Aufgabe ->
Schreibe aus dem Text über das Zürcher Muschelhaus alles von „Tellergrosse Muscheln aus“ bis hinunter zu „Architekten seine Referenzen?“ wortgetreu ab.

Seitenauszug ->
Von Menschen und Muscheln
Caruso St John bauten in Zürich ein charakterstarkes Gewerbehaus. Es steht für erfolgreiche Stadtentwicklung und den fragwürdigen Umgang mit Freiraum.
Tellergrosse Muscheln aus Beton giessen und an die Fassade eines Gewerbehauses hängen? Caruso St John haben es gemacht – wegen einer Jakobsmuschel im Logo ihres Bauherrn und weil ihnen die 500-jährige Casa de las Conchas in Salamanca gefällt. Seit letztem Sommer steht das Muschelhaus nun im Stadtzürcher Kreis 5, zwischen dem Lettenviadukt und dem Müller-Martini-Areal mit seinen Bögen, abgeschaut von der hundertjährigen Ca’ Brutta in Mailand. Jedem Architekten seine Referenzen?
Das Muschelhaus ist nicht nur besser als sein Nachbar, es ist auch eine Erfolgsgeschichte der Stadtentwicklung: Der Bauherr, die Stiftung Behindertenwerk St. Jakob, war zunehmend aus seinem brutalistischen Siebzigerjahresitz herausgewachsen und wünschte sich einen Neubau. Die Stadt suchte der Stiftung eine zentrale Parzelle, organisierte den Gesamtleistungswettbewerb und überliess ihr das Land im Baurecht. Der Kanton gab rund 15 Millionen Franken an die Gesamtinvestitionen. Und so gelang es, gewerbliche Arbeitsplätze mitten in einer Stadt zu erstellen, in der ausser Wohnungsbau wenig Platz zu haben scheint.

Vorliegende Einträge ->
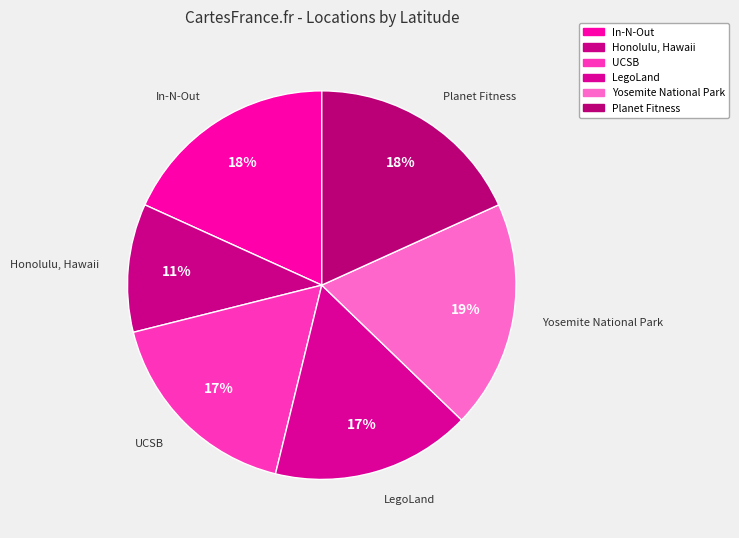

To the nearest percent, what is the combined percentage of Planet Fitness and UCSB?

35%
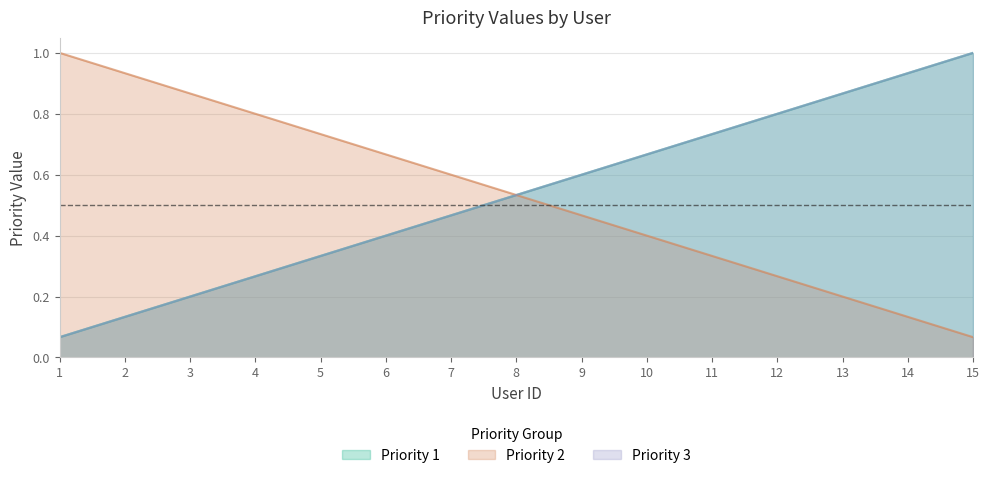

True or false: Priority 3 and Priority 2 intersect in this chart.

False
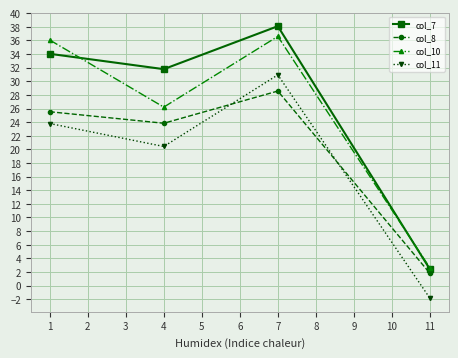

True or false: col_7 has more than 1 points higher than both neighbors.

False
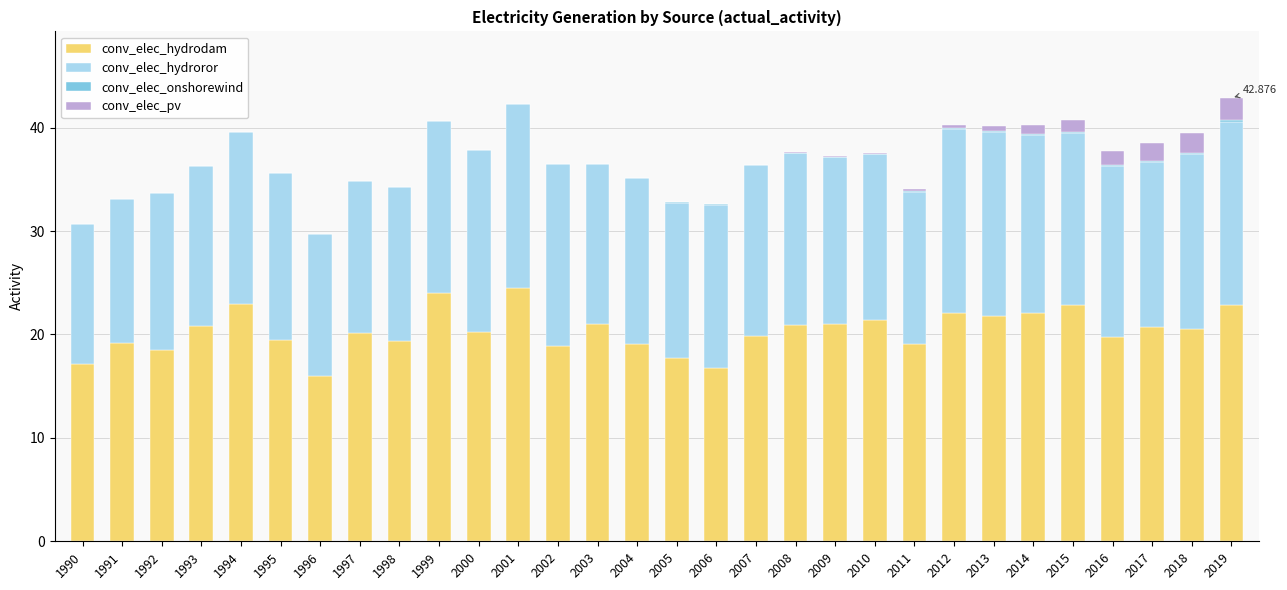

Read the conv_elec_hydroror value at 1992.

15.2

Lösung ->
Tellergrosse Muscheln aus Beton giessen und an die Fassade eines Gewerbehauses hängen? Caruso St John haben es gemacht – wegen einer Jakobsmuschel im Logo ihres Bauherrn und weil ihnen die 500-jährige Casa de las Conchas in Salamanca gefällt. Seit letztem Sommer steht das Muschelhaus nun im Stadtzürcher Kreis 5, zwischen dem Lettenviadukt und dem Müller-Martini-Areal mit seinen Bögen, abgeschaut von der hundertjährigen Ca’ Brutta in Mailand. Jedem Architekten seine Referenzen?